### Instructions to follow:
Please print the part of the data that opens with the line containing "text El proceso" and closes with the line containing "text Docente Revisor/a: Claudia", repeating each line exactly as it appears.

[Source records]
<<<<
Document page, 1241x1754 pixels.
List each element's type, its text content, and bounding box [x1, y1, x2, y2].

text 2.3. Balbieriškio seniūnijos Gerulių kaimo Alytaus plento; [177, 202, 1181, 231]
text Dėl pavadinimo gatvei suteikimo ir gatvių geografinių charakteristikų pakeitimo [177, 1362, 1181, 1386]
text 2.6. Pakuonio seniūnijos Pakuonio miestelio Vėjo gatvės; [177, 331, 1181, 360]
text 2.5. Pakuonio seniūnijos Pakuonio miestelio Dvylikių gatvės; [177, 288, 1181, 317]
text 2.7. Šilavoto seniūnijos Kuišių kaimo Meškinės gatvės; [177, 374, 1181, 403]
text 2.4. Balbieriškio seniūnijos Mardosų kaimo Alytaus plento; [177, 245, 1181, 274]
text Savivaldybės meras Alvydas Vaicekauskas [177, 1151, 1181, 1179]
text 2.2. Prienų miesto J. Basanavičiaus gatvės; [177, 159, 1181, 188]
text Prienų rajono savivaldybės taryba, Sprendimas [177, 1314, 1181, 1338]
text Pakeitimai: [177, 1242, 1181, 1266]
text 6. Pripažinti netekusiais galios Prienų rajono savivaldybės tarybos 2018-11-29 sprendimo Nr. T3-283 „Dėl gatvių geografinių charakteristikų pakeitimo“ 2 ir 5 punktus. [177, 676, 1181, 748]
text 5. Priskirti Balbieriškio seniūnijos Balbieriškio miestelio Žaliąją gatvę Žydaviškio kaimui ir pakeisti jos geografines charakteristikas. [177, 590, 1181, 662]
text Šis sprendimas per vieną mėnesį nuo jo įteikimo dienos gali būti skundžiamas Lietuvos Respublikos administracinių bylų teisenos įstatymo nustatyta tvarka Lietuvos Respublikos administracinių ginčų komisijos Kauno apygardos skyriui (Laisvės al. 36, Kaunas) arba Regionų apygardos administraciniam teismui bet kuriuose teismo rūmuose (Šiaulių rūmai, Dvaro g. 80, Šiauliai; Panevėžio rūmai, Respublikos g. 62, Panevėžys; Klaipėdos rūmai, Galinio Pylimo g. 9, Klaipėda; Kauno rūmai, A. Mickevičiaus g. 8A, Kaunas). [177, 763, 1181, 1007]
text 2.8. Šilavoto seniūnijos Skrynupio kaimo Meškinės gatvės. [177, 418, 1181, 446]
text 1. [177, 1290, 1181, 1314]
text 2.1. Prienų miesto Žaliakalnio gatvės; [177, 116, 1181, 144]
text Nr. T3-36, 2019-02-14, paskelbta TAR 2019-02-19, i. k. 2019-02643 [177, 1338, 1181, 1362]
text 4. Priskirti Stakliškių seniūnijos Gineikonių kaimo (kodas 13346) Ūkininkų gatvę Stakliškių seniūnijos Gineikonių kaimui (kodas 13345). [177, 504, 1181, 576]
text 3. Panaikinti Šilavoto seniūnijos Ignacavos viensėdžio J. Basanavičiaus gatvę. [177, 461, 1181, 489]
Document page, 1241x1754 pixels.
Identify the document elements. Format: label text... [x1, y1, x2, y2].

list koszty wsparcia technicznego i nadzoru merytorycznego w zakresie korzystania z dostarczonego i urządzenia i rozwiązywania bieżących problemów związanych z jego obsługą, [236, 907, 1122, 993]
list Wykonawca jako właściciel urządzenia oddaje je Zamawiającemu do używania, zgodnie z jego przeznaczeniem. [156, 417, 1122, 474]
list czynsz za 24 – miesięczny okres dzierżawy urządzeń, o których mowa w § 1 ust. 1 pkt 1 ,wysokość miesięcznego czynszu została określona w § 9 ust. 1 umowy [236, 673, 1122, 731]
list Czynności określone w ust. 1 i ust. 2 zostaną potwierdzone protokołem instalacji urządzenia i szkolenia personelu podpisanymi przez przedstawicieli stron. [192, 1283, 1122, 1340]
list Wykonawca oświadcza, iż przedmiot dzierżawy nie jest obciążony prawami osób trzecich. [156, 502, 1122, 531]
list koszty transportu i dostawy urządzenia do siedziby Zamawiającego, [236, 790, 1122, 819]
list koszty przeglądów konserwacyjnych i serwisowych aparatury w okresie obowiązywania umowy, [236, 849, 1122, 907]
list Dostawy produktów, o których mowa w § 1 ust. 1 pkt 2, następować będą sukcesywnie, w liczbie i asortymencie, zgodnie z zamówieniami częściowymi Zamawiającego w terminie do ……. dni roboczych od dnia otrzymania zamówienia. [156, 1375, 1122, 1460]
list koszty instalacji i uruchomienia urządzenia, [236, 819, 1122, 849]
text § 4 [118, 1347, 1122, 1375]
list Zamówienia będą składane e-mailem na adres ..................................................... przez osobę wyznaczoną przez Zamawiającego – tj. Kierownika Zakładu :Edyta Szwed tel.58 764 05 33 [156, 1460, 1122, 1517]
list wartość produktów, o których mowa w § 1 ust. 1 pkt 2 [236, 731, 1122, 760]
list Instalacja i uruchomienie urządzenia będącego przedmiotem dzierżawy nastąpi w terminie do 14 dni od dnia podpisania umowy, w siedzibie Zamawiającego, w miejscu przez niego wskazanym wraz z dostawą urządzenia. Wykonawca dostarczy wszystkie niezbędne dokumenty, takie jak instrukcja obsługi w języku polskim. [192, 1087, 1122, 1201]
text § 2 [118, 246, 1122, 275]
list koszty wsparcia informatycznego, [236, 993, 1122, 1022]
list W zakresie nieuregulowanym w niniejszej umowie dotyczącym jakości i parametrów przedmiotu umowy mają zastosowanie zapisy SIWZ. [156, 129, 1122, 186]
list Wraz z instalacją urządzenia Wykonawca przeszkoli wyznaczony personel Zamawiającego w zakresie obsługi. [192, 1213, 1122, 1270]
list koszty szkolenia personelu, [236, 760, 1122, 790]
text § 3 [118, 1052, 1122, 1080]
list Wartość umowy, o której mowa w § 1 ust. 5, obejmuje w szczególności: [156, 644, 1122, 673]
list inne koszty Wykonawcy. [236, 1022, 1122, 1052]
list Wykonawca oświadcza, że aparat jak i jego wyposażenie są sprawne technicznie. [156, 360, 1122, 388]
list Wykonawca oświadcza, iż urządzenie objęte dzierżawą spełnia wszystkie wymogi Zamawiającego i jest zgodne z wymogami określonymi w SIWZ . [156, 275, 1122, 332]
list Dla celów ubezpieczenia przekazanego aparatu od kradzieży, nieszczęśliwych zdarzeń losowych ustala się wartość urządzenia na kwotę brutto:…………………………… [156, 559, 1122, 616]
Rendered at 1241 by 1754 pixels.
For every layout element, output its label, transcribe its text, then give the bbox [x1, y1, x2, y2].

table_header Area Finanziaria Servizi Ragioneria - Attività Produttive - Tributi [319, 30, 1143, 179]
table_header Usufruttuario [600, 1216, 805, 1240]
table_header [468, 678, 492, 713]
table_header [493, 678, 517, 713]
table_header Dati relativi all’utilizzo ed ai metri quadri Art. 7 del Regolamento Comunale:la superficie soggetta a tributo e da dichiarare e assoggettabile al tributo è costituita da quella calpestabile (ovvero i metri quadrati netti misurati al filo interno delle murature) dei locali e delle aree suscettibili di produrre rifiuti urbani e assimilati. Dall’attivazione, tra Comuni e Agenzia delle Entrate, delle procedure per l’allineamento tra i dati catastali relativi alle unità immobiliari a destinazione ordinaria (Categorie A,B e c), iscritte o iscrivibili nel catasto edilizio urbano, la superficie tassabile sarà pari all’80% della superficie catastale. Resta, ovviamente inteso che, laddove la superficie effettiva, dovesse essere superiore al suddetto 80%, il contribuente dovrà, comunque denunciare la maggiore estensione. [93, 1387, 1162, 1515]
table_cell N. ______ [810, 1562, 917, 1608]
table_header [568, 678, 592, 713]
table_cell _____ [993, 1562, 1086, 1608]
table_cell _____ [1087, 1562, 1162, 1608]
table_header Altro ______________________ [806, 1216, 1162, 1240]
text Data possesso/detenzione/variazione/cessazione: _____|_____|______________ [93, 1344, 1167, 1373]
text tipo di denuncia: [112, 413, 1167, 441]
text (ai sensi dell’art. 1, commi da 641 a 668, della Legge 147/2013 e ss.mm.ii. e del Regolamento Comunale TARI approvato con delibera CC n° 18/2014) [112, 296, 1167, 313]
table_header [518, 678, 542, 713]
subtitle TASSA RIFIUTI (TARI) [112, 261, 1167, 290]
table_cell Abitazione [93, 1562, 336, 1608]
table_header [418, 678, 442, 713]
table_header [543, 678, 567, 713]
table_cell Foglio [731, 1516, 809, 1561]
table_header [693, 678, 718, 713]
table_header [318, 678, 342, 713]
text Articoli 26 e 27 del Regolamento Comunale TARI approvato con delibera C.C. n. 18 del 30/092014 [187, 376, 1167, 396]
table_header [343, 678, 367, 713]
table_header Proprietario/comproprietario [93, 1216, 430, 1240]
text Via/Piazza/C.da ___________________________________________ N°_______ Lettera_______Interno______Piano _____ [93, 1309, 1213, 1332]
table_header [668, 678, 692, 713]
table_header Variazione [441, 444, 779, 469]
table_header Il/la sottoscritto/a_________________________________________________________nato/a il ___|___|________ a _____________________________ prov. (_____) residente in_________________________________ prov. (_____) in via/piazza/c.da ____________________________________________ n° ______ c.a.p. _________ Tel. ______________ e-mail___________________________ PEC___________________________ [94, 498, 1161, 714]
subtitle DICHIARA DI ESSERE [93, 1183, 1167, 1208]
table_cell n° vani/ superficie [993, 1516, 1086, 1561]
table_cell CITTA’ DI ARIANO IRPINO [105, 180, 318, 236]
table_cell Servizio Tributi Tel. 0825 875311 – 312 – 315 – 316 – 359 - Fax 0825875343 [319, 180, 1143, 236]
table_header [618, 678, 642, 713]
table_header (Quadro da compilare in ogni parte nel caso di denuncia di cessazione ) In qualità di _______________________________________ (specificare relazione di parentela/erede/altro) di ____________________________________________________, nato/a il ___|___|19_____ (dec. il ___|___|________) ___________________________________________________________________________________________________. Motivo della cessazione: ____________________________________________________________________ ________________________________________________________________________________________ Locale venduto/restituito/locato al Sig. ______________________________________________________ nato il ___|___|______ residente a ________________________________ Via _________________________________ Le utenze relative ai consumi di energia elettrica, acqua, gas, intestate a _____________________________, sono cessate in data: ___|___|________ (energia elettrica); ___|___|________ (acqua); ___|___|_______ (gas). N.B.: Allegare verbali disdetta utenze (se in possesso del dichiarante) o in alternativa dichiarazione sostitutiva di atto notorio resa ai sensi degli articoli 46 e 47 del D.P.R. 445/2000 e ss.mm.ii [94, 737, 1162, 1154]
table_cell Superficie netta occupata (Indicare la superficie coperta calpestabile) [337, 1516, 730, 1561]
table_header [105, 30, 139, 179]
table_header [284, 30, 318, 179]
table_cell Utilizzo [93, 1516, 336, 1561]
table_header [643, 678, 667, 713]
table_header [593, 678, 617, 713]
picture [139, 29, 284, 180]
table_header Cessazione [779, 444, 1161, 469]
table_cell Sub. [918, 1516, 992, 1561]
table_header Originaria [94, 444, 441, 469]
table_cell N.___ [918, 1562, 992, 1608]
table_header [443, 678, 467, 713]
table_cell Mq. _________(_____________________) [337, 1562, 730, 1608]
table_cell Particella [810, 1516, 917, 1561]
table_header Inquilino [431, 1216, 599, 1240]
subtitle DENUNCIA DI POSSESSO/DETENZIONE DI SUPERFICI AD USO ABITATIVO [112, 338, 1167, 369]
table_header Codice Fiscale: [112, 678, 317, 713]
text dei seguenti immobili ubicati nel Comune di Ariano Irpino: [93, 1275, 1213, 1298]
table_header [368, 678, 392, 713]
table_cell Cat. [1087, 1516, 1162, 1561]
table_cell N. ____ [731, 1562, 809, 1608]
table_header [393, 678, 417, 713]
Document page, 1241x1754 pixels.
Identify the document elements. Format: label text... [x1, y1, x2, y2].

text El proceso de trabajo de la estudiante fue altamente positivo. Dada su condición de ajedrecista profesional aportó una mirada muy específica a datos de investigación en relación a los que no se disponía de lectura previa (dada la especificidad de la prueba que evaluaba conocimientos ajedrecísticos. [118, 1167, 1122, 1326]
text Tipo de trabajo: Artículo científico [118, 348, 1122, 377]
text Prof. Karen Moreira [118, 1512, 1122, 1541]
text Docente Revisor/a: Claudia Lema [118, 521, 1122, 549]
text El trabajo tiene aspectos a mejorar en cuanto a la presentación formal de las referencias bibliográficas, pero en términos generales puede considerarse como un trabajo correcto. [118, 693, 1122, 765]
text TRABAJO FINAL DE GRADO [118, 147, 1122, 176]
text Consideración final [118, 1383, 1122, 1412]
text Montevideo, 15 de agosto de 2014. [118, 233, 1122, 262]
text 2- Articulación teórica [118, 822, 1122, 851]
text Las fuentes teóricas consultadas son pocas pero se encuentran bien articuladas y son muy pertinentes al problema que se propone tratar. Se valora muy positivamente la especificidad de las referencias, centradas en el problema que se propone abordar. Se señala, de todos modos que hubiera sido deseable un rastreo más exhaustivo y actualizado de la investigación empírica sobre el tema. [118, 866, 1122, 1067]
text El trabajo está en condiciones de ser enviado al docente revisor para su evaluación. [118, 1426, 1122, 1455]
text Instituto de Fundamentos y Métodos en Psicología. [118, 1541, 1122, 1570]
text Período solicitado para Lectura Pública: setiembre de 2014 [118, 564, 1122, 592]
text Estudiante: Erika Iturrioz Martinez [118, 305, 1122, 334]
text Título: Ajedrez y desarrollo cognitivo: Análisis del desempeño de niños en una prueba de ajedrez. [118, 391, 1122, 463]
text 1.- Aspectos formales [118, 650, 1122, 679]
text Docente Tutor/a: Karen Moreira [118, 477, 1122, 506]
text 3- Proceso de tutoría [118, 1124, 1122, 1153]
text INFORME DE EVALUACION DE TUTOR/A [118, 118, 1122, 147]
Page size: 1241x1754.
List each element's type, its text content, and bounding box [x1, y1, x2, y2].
>>>>
### Exercise result:
text El proceso de trabajo de la estudiante fue altamente positivo. Dada su condición de ajedrecista profesional aportó una mirada muy específica a datos de investigación en relación a los que no se disponía de lectura previa (dada la especificidad de la prueba que evaluaba conocimientos ajedrecísticos. [118, 1167, 1122, 1326]
text Tipo de trabajo: Artículo científico [118, 348, 1122, 377]
text Prof. Karen Moreira [118, 1512, 1122, 1541]
text Docente Revisor/a: Claudia Lema [118, 521, 1122, 549]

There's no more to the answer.